January 7, 1995 in Nation/World

Balanced Budget Plan Could Be Shot Down Proposal To Limit Tax Hikes Could Drag Down Amendment

Los Angeles Times

With a vote in the House fast approaching, the proposed constitutional amendment to require a balanced federal budget is facing divisions among supporters that some fear could threaten its best chance of passage in years.

The proposal, a cornerstone of the Republicans’ “Contract With America,” had been widely expected to sail through Congress. But as hearings on the amendment began this week, some proamendment legislators and advocacy groups have become panicked the amendment could be shot down because of some House Republicans’ insistence that it include language requiring that federal tax increases be passed by 60 percent margins in both houses.

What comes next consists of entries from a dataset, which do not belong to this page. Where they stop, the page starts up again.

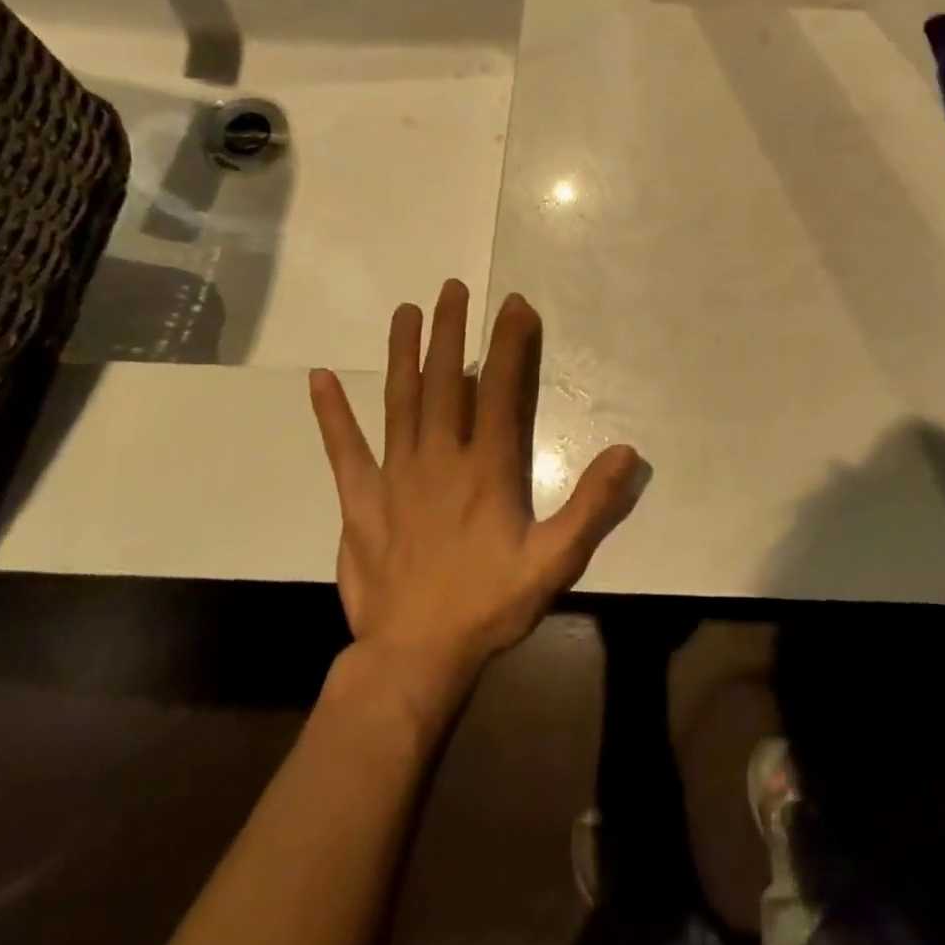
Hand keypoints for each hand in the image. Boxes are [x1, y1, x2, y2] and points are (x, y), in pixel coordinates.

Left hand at [308, 281, 648, 686]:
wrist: (415, 657)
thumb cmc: (489, 604)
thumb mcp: (556, 560)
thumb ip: (592, 505)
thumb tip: (627, 452)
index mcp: (485, 468)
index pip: (499, 389)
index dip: (508, 343)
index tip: (513, 304)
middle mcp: (438, 458)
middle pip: (444, 381)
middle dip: (451, 331)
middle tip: (452, 288)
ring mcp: (394, 476)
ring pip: (398, 401)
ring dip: (402, 353)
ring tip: (405, 311)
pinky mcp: (360, 500)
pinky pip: (343, 450)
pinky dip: (331, 414)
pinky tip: (318, 379)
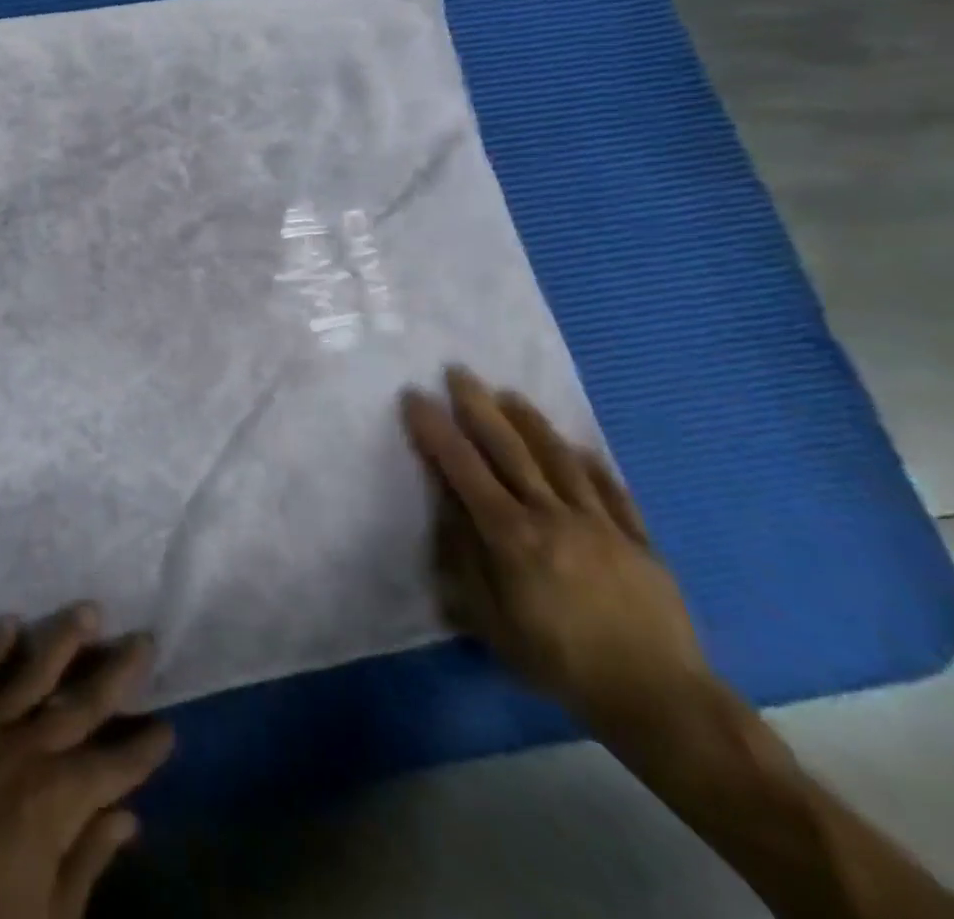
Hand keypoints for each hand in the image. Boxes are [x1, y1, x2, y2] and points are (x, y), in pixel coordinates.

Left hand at [0, 602, 174, 918]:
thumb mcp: (48, 917)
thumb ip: (88, 860)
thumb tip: (127, 819)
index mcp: (56, 800)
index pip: (113, 766)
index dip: (143, 748)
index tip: (168, 726)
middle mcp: (25, 752)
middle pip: (80, 705)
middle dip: (116, 673)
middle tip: (143, 639)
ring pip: (29, 676)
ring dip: (61, 641)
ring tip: (88, 610)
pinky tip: (9, 623)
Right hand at [402, 366, 716, 736]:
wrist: (660, 702)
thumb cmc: (559, 662)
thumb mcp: (490, 620)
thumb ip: (465, 558)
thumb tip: (447, 507)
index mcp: (512, 536)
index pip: (464, 468)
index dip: (436, 430)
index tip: (414, 396)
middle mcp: (554, 517)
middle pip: (511, 450)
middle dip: (479, 407)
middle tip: (458, 372)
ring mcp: (602, 525)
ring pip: (561, 460)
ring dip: (531, 423)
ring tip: (509, 394)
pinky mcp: (639, 541)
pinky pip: (612, 491)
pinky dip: (592, 463)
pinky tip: (579, 446)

Such language is included in the version of the proposal that was written in the “Contract With America” and promoted by House Speaker Newt Gingrich and House Republican Whip Rep. Dick Armey. But nervous supporters worry that the tax-limiting language may drive away at least a handful of the Democrats needed to give the proposal the two-thirds support required in the Senate to pass a constitutional amendment.

“This is a killer amendment,” said Martha Phillips, executive director of the Concord Coalition, a group pushing for elimination of the deficit. “It may waste the one perfect opportunity to get this amendment.”

An aide to Sen. Paul Simon, D-Ill., co-sponsor and longtime champion of the proposal, predicted flatly that, with the tax-limiting language “the votes are just not there. There’s no question.”

The differences over the issue again illustrate the fissures that divide the more moderate Senate Republicans from their House counterparts who have been galvanized by the Republicans’ election sweep.

The balanced budget amendment now in the Senate was developed six years ago. The 44 original co-sponsors, including Majority Leader Bob Dole, gradually cobbled together a bipartisan coalition of supporters.